EXERCISE OBJECTIVE: What lines of the data below include the word "указанными"? Report them by copying each.

------------

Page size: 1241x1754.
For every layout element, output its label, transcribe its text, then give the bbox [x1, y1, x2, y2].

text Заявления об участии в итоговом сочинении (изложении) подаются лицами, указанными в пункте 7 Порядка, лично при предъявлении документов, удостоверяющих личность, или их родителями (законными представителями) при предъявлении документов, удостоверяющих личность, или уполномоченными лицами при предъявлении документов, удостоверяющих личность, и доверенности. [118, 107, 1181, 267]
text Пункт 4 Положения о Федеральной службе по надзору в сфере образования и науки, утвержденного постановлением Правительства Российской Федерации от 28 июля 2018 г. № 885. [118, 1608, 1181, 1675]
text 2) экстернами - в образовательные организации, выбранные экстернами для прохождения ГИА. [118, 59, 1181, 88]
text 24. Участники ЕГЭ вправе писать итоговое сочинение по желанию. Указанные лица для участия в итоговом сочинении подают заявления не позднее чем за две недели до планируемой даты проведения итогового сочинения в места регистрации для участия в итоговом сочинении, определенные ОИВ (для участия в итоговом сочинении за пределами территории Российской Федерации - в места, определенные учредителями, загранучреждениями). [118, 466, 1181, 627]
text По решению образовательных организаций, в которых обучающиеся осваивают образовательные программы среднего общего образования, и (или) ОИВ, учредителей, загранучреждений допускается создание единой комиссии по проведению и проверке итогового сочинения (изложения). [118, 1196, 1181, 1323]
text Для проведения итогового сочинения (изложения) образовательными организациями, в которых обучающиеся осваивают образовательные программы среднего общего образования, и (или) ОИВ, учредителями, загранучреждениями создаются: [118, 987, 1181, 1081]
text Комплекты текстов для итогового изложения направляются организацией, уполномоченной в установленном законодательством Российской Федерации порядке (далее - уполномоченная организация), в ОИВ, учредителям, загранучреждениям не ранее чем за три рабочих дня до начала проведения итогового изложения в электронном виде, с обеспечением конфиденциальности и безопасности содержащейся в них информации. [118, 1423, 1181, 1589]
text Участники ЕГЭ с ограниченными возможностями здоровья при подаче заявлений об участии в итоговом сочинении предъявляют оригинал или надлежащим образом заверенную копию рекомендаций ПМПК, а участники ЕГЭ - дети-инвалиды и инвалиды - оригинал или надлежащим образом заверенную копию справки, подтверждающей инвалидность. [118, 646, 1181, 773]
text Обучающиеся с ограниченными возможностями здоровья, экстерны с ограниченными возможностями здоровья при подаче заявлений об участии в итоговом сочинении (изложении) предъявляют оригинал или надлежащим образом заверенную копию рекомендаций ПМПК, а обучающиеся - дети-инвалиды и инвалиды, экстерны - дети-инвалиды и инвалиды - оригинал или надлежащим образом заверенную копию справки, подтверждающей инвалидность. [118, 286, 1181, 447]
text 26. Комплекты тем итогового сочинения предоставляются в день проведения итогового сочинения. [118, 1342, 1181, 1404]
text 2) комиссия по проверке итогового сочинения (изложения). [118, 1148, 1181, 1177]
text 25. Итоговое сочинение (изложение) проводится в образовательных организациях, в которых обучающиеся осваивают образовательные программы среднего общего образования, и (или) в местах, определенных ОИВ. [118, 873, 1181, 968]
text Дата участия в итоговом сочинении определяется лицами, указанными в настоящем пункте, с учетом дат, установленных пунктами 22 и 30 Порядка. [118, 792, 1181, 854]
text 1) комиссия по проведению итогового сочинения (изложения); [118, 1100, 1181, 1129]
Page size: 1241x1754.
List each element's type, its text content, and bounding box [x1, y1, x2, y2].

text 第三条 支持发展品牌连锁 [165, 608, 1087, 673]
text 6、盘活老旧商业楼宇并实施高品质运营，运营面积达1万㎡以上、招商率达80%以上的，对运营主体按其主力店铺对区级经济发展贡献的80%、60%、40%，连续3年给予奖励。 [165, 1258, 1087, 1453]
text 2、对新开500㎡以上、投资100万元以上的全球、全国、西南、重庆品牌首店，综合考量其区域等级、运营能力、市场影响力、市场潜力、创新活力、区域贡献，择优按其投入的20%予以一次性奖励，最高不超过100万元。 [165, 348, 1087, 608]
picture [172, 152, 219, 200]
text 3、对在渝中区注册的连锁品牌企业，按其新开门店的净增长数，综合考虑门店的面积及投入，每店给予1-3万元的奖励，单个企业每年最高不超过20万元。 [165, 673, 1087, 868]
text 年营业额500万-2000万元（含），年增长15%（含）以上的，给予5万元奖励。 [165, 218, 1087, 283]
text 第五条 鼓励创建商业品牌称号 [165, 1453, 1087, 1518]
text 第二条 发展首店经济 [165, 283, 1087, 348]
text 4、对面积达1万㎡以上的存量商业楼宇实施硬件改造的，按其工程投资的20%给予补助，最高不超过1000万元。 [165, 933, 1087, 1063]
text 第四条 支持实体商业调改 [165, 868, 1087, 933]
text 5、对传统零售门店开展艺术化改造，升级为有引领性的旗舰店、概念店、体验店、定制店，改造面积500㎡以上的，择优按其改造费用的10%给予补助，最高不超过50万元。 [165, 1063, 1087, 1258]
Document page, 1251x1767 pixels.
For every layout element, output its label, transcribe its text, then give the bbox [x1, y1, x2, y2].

------------

TASK RESPONSE:
text Заявления об участии в итоговом сочинении (изложении) подаются лицами, указанными в пункте 7 Порядка, лично при предъявлении документов, удостоверяющих личность, или их родителями (законными представителями) при предъявлении документов, удостоверяющих личность, или уполномоченными лицами при предъявлении документов, удостоверяющих личность, и доверенности. [118, 107, 1181, 267]
text Дата участия в итоговом сочинении определяется лицами, указанными в настоящем пункте, с учетом дат, установленных пунктами 22 и 30 Порядка. [118, 792, 1181, 854]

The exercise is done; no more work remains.